Because of his major contributions to Science Professor Ullrich was appointed to advisory boards of internationally renowned institutions such as the Wistar Institute (USA), the Biomedicum (Finnland), the Max-Delbrueck-Center for Molecular Medicine ( Germany ) and the International Advisory Council of the EDB ( Singapore ). His scientific work has been published in more than 450 articles in international journals and with over 58000 citations he is one of the ten most cited scientists over the past 25 years worldwide.
Dr. Ullrich has been a leader in international Biotechnology development. He is a founder of three Biotech companies - SUGEN Inc. ( USA ), Axxima Pharmaceuticals AG ( Germany ) and U3 Pharma AG ( Germany ) - and has served on numerous Boards of Directors and Science Advisory Boards of Biotech and Pharmaceutical companies.
Steven Wiley
Dr.
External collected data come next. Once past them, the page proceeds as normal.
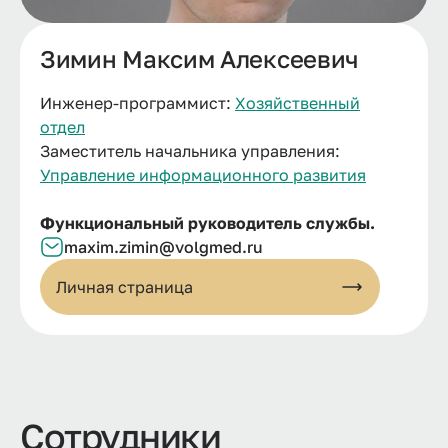
Зимин Максим Алексеевич
Инженер-программист:
Хозяйственный
отдел
Заместитель начальника управления:
Управление информационного развития
Функциональный руководитель службы.
maxim.zimin@volgmed.ru
Личная страница
Сотрудники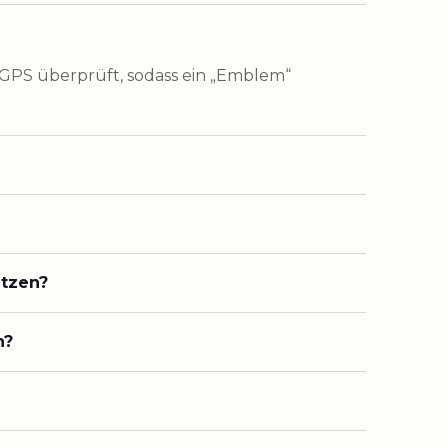
 GPS überprüft, sodass ein „Emblem“
utzen?
n?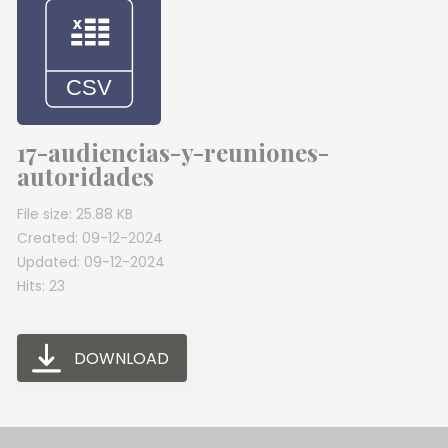
17-audiencias-y-reuniones-
autoridades
File size: 25.88 KB
Created: 09-12-2024
Updated: 09-12-2024
Hits: 23
DOWNLOAD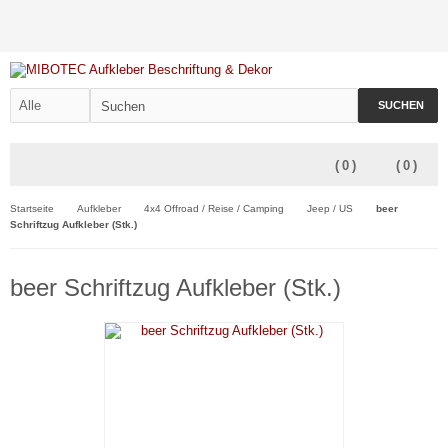
SUCHEN
(
0
)
(
0
)
Startseite
Aufkleber
4x4 Offroad / Reise / Camping
Jeep / US
beer
Schriftzug Aufkleber (Stk.)
beer Schriftzug Aufkleber (Stk.)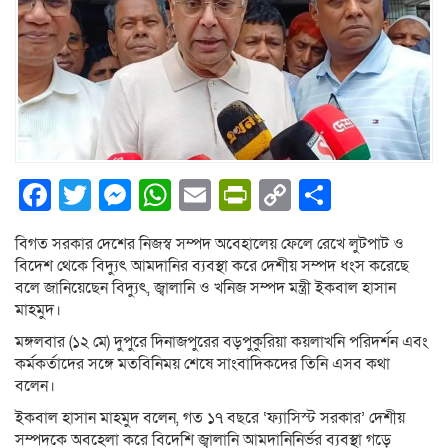
Facebook
Twitter
Messenger
WhatsApp
Email
PrintFriendly
Copy
Share
Link
বিগত সরকার দেশের নিজস্ব সম্পদ অবেহালেয় ফেলে রেখে লুটপাট ও
বিদেশ থেকে বিদ্যুৎ আমদানির ব্যবস্থা করে দেশীয় সম্পদ ধংস করেছে
বলে জানিয়েছেন বিদ্যুৎ, জ্বালানি ও খনিজ সম্পদ মন্ত্রী ইকবাল হাসান
মাহমুদ।
মঙ্গলবার (১২ মে) দুপুরে দিনাজপুরের বড়পুকুরিয়া কয়লাখনি পরিদর্শন এবং
কর্মকর্তাদের সঙ্গে মতবিনিময় শেষে সাংবাদিকদের তিনি এসব কথা
বলেন।
ইকবাল হাসান মাহমুদ বলেন, গত ১৭ বছরে ‘ফ্যাসিস্ট সরকার’ দেশীয়
সম্পদকে অবহেলা করে বিদেশি জ্বালানি আমদানিনির্ভর ব্যবস্থা গড়ে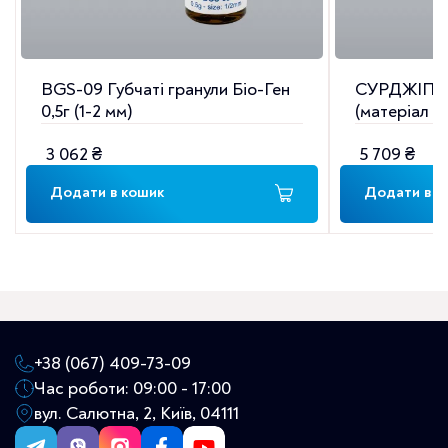
BGS-09 Губчаті гранули Біо-Ген
СУРДЖІПЛ
0,5г (1-2 мм)
(матеріал д
г)
3 062
₴
5 709
₴
Додати в кошик
Додати в к
+38 (067) 409-73-09
Час роботи: 09:00 - 17:00
вул. Салютна, 2, Київ, 04111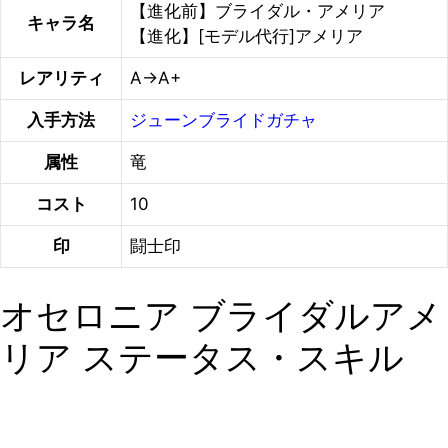
【進化前】ブライダル・アメリア
キャラ名
【進化】[モデル代行]アメリア
レアリティ
A→A+
入手方法
ジューンブライドガチャ
属性
竜
コスト
10
印
闘士印
オセロニア ブライダルアメ
リア ステータス・スキル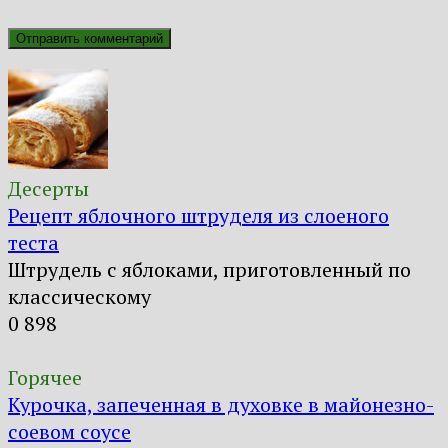
Десерты
Рецепт яблочного штруделя из слоеного
теста
Штрудель с яблоками, приготовленный по
классическому
0
898
Горячее
Курочка, запеченная в духовке в майонезно-
соевом соусе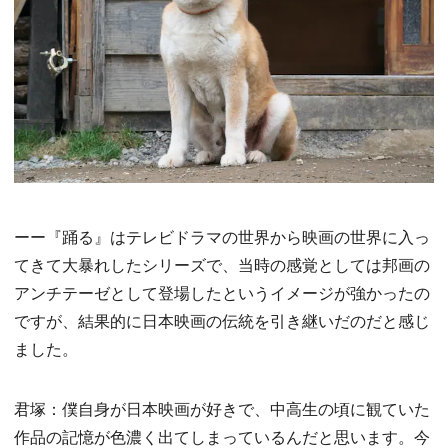
ーー『踊る』はテレビドラマの世界から映画の世界に入っ
てきて大暴れしたシリーズで、当時の感覚としては邦画の
アンチテーゼとして登場したというイメージが強かったの
ですが、結果的に日本映画の伝統を引き継いだのだと感じ
ました。
君塚：僕自身が日本映画が好きで、中高生の頃に観ていた
作品の記憶が色濃く出てしまっているんだと思います。今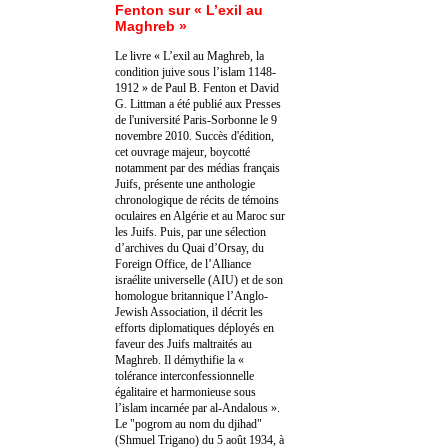
Fenton sur « L’exil au
Maghreb »
Le livre « L’exil au Maghreb, la
condition juive sous l’islam 1148-
1912 » de Paul B. Fenton et David
G. Littman a été publié aux Presses
de l'université Paris-Sorbonne le 9
novembre 2010. Succès d'édition,
cet ouvrage majeur, boycotté
notamment par des médias français
Juifs, présente une anthologie
chronologique de récits de témoins
oculaires en Algérie et au Maroc sur
les Juifs. Puis, par une sélection
d’archives du Quai d’Orsay, du
Foreign Office, de l’Alliance
israélite universelle (AIU) et de son
homologue britannique l’Anglo-
Jewish Association, il décrit les
efforts diplomatiques déployés en
faveur des Juifs maltraités au
Maghreb. Il démythifie la «
tolérance interconfessionnelle
égalitaire et harmonieuse sous
l’islam incarnée par al-Andalous ».
Le "pogrom au nom du djihad"
(Shmuel Trigano) du 5 août 1934, à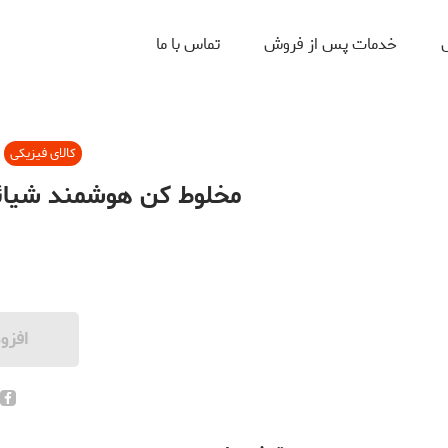
ل
خدمات پس از فروش
تماس با ما
کالای فیزیکی
مخلوط کن هوشمند شیائومی مدل 0EU
افزو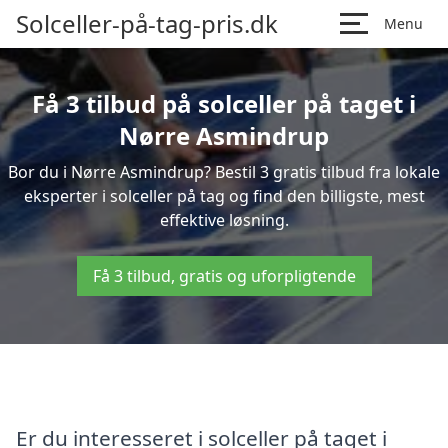
Solceller-på-tag-pris.dk
Menu
Få 3 tilbud på solceller på taget i
Nørre Asmindrup
Bor du i Nørre Asmindrup? Bestil 3 gratis tilbud fra lokale
eksperter i solceller på tag og find den billigste, mest
effektive løsning.
Få 3 tilbud, gratis og uforpligtende
Er du interesseret i solceller på taget i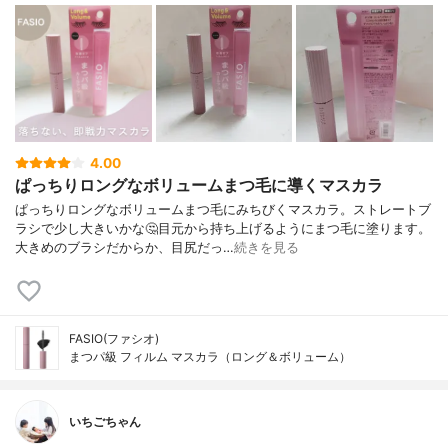
4.00
ぱっちりロングなボリュームまつ毛に導くマスカラ
ぱっちりロングなボリュームまつ毛にみちびくマスカラ。ストレートブ
ラシで少し大きいかな🤔目元から持ち上げるようにまつ毛に塗ります。
大きめのブラシだからか、目尻だっ…
続きを見る
FASIO(ファシオ)
まつパ級 フィルム マスカラ（ロング＆ボリューム）
いちごちゃん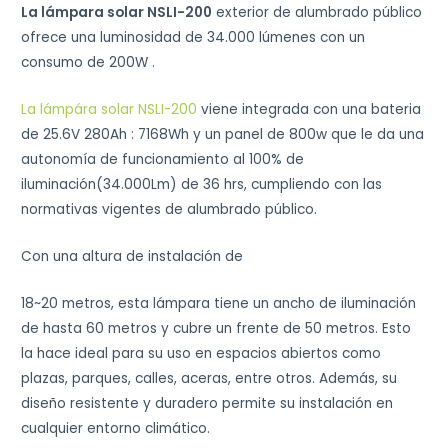
La lámpara solar NSLI-200
exterior de alumbrado público
ofrece una luminosidad de 34.000 lúmenes con un
consumo de 200W .
La lámpára solar NSLI-200
viene integrada con una bateria
de 25.6V 280Ah : 7168Wh y un panel de 800w que le da una
autonomía de funcionamiento al 100% de
iluminación(34.000Lm) de 36 hrs, cumpliendo con las
normativas vigentes de alumbrado público.
Con una altura de instalación de
18~20 metros, esta lámpara tiene un ancho de iluminación
de hasta 60 metros y cubre un frente de 50 metros. Esto
la hace ideal para su uso en espacios abiertos como
plazas, parques, calles, aceras, entre otros. Además, su
diseño resistente y duradero permite su instalación en
cualquier entorno climático.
H. Steven Wiley joined Pacific Northwest National Laboratory, Richland , WA , USA in 2000 as Director of the Biomolecular Systems Initiative (BSI). The BSI is a multidisciplinary program to understand complex biological systems from a systems perspective. As Director, Dr. Wiley built a program to develop and leverage PNNL's unique capabilities in cell imaging, computational biology, and high-throughput proteomics to understand cell communication. His research interests have focused on understanding mechanisms of cell communication using the epidermal growth factor receptor (EGFR) system as a model. More recently, his work has focused on understanding regulation of growth factor shedding and autocrine signaling as a mechanism by which cells interpret their microenvironment. This work also involves mapping cellular networks connected to ligand shedding and receptor heterodimerization to determine how information is decoded from multiple inputs.
Dr. Wiley pioneered methods for the quantitative analysis of receptor dynamics in mammalian cells and published some of the first computer models of receptor regulation. He has been a major contributor to the field of receptor research, particularly with regard to the control of receptor distribution within cells. Dr. Wiley's work is notable for combining the techniques of molecular and cellular biology with both biochemical and optical assays. The results are then used to build computer models of the underlying cellular processes. He is the author or co-author of more than 100 scientific journal articles, review articles and book chapters. He is also scientific director for the Center for Molecular and Cellular Systems, a joint project with Oak Ridge National Laboratory that is developing high-throughput approaches to mapping the protein-protein interaction networks that underlie cellular functions.